What is needed is an exact copy of all the records, written out in full.

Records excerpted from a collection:
■ ■ ■

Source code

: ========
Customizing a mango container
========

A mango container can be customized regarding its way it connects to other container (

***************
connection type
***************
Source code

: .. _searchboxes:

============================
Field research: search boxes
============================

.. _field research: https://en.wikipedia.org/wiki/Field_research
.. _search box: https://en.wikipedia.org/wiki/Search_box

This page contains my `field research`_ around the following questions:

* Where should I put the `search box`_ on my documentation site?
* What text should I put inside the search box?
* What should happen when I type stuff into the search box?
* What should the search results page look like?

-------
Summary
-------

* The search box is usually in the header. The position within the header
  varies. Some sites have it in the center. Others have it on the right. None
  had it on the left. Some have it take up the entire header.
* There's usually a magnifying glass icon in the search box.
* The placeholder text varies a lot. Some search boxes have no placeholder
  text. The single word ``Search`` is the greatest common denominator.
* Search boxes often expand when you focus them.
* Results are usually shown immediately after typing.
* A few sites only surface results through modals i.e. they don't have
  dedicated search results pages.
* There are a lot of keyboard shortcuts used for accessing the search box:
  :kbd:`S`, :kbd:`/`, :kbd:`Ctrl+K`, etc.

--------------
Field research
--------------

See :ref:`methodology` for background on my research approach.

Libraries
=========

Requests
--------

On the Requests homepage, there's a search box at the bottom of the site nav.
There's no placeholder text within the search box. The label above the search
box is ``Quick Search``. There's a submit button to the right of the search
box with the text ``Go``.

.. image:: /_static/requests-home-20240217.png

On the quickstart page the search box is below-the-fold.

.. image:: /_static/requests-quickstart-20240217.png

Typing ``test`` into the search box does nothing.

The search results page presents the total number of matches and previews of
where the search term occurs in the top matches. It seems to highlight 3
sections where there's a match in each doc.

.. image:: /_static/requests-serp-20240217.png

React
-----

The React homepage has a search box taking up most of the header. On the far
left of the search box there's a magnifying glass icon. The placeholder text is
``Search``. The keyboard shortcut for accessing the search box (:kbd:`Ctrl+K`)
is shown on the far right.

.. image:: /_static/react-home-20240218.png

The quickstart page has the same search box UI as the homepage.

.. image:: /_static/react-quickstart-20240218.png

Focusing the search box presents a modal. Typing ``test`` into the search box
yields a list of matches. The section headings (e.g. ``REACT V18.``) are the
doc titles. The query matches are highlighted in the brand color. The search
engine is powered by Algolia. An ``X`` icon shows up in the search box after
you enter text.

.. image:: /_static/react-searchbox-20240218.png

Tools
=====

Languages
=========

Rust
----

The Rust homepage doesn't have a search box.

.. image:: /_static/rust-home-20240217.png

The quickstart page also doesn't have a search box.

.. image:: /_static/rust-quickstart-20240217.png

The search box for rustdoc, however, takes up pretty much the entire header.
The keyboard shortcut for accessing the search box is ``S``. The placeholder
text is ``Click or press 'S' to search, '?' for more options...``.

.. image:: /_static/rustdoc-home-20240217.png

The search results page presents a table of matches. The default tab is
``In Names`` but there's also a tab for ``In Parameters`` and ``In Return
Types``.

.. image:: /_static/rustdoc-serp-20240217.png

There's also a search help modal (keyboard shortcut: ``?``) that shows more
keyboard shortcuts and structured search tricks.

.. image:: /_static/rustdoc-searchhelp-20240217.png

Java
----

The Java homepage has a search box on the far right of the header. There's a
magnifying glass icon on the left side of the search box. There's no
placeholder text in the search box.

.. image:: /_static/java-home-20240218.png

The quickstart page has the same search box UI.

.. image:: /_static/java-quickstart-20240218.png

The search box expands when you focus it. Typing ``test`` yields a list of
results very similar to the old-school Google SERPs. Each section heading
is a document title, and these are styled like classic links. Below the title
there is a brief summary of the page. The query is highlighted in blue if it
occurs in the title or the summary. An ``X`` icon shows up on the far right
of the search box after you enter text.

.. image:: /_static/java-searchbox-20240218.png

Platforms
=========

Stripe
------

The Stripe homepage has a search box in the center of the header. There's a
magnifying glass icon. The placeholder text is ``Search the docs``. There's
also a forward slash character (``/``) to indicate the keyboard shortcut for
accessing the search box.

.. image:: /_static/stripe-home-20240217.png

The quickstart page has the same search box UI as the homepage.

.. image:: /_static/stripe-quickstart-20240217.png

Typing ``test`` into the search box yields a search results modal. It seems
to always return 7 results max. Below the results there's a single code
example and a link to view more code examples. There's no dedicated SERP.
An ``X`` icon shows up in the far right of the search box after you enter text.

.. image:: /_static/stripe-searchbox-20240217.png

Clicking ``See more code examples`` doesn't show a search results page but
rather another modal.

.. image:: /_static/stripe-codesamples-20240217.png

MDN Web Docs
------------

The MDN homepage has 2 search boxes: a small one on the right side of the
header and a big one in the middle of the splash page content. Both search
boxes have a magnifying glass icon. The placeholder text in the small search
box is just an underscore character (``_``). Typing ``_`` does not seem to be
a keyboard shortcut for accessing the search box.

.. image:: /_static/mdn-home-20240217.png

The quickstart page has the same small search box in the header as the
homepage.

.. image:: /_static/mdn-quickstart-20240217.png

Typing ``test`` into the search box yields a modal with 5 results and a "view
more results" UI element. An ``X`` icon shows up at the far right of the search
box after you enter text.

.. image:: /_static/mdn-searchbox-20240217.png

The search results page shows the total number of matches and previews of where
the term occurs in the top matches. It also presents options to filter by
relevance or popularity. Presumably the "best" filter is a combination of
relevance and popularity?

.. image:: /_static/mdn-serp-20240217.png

■ ■ ■

== ANSWER TO THIS EXERCISE ==
Source code

: ========
Customizing a mango container
========

A mango container can be customized regarding its way it connects to other container (

***************
connection type
***************
Source code

: .. _searchboxes:

============================
Field research: search boxes
============================

.. _field research: https://en.wikipedia.org/wiki/Field_research
.. _search box: https://en.wikipedia.org/wiki/Search_box

This page contains my `field research`_ around the following questions:

* Where should I put the `search box`_ on my documentation site?
* What text should I put inside the search box?
* What should happen when I type stuff into the search box?
* What should the search results page look like?

-------
Summary
-------

* The search box is usually in the header. The position within the header
  varies. Some sites have it in the center. Others have it on the right. None
  had it on the left. Some have it take up the entire header.
* There's usually a magnifying glass icon in the search box.
* The placeholder text varies a lot. Some search boxes have no placeholder
  text. The single word ``Search`` is the greatest common denominator.
* Search boxes often expand when you focus them.
* Results are usually shown immediately after typing.
* A few sites only surface results through modals i.e. they don't have
  dedicated search results pages.
* There are a lot of keyboard shortcuts used for accessing the search box:
  :kbd:`S`, :kbd:`/`, :kbd:`Ctrl+K`, etc.

--------------
Field research
--------------

See :ref:`methodology` for background on my research approach.

Libraries
=========

Requests
--------

On the Requests homepage, there's a search box at the bottom of the site nav.
There's no placeholder text within the search box. The label above the search
box is ``Quick Search``. There's a submit button to the right of the search
box with the text ``Go``.

.. image:: /_static/requests-home-20240217.png

On the quickstart page the search box is below-the-fold.

.. image:: /_static/requests-quickstart-20240217.png

Typing ``test`` into the search box does nothing.

The search results page presents the total number of matches and previews of
where the search term occurs in the top matches. It seems to highlight 3
sections where there's a match in each doc.

.. image:: /_static/requests-serp-20240217.png

React
-----

The React homepage has a search box taking up most of the header. On the far
left of the search box there's a magnifying glass icon. The placeholder text is
``Search``. The keyboard shortcut for accessing the search box (:kbd:`Ctrl+K`)
is shown on the far right.

.. image:: /_static/react-home-20240218.png

The quickstart page has the same search box UI as the homepage.

.. image:: /_static/react-quickstart-20240218.png

Focusing the search box presents a modal. Typing ``test`` into the search box
yields a list of matches. The section headings (e.g. ``REACT V18.``) are the
doc titles. The query matches are highlighted in the brand color. The search
engine is powered by Algolia. An ``X`` icon shows up in the search box after
you enter text.

.. image:: /_static/react-searchbox-20240218.png

Tools
=====

Languages
=========

Rust
----

The Rust homepage doesn't have a search box.

.. image:: /_static/rust-home-20240217.png

The quickstart page also doesn't have a search box.

.. image:: /_static/rust-quickstart-20240217.png

The search box for rustdoc, however, takes up pretty much the entire header.
The keyboard shortcut for accessing the search box is ``S``. The placeholder
text is ``Click or press 'S' to search, '?' for more options...``.

.. image:: /_static/rustdoc-home-20240217.png

The search results page presents a table of matches. The default tab is
``In Names`` but there's also a tab for ``In Parameters`` and ``In Return
Types``.

.. image:: /_static/rustdoc-serp-20240217.png

There's also a search help modal (keyboard shortcut: ``?``) that shows more
keyboard shortcuts and structured search tricks.

.. image:: /_static/rustdoc-searchhelp-20240217.png

Java
----

The Java homepage has a search box on the far right of the header. There's a
magnifying glass icon on the left side of the search box. There's no
placeholder text in the search box.

.. image:: /_static/java-home-20240218.png

The quickstart page has the same search box UI.

.. image:: /_static/java-quickstart-20240218.png

The search box expands when you focus it. Typing ``test`` yields a list of
results very similar to the old-school Google SERPs. Each section heading
is a document title, and these are styled like classic links. Below the title
there is a brief summary of the page. The query is highlighted in blue if it
occurs in the title or the summary. An ``X`` icon shows up on the far right
of the search box after you enter text.

.. image:: /_static/java-searchbox-20240218.png

Platforms
=========

Stripe
------

The Stripe homepage has a search box in the center of the header. There's a
magnifying glass icon. The placeholder text is ``Search the docs``. There's
also a forward slash character (``/``) to indicate the keyboard shortcut for
accessing the search box.

.. image:: /_static/stripe-home-20240217.png

The quickstart page has the same search box UI as the homepage.

.. image:: /_static/stripe-quickstart-20240217.png

Typing ``test`` into the search box yields a search results modal. It seems
to always return 7 results max. Below the results there's a single code
example and a link to view more code examples. There's no dedicated SERP.
An ``X`` icon shows up in the far right of the search box after you enter text.

.. image:: /_static/stripe-searchbox-20240217.png

Clicking ``See more code examples`` doesn't show a search results page but
rather another modal.

.. image:: /_static/stripe-codesamples-20240217.png

MDN Web Docs
------------

The MDN homepage has 2 search boxes: a small one on the right side of the
header and a big one in the middle of the splash page content. Both search
boxes have a magnifying glass icon. The placeholder text in the small search
box is just an underscore character (``_``). Typing ``_`` does not seem to be
a keyboard shortcut for accessing the search box.

.. image:: /_static/mdn-home-20240217.png

The quickstart page has the same small search box in the header as the
homepage.

.. image:: /_static/mdn-quickstart-20240217.png

Typing ``test`` into the search box yields a modal with 5 results and a "view
more results" UI element. An ``X`` icon shows up at the far right of the search
box after you enter text.

.. image:: /_static/mdn-searchbox-20240217.png

The search results page shows the total number of matches and previews of where
the term occurs in the top matches. It also presents options to filter by
relevance or popularity. Presumably the "best" filter is a combination of
relevance and popularity?

.. image:: /_static/mdn-serp-20240217.png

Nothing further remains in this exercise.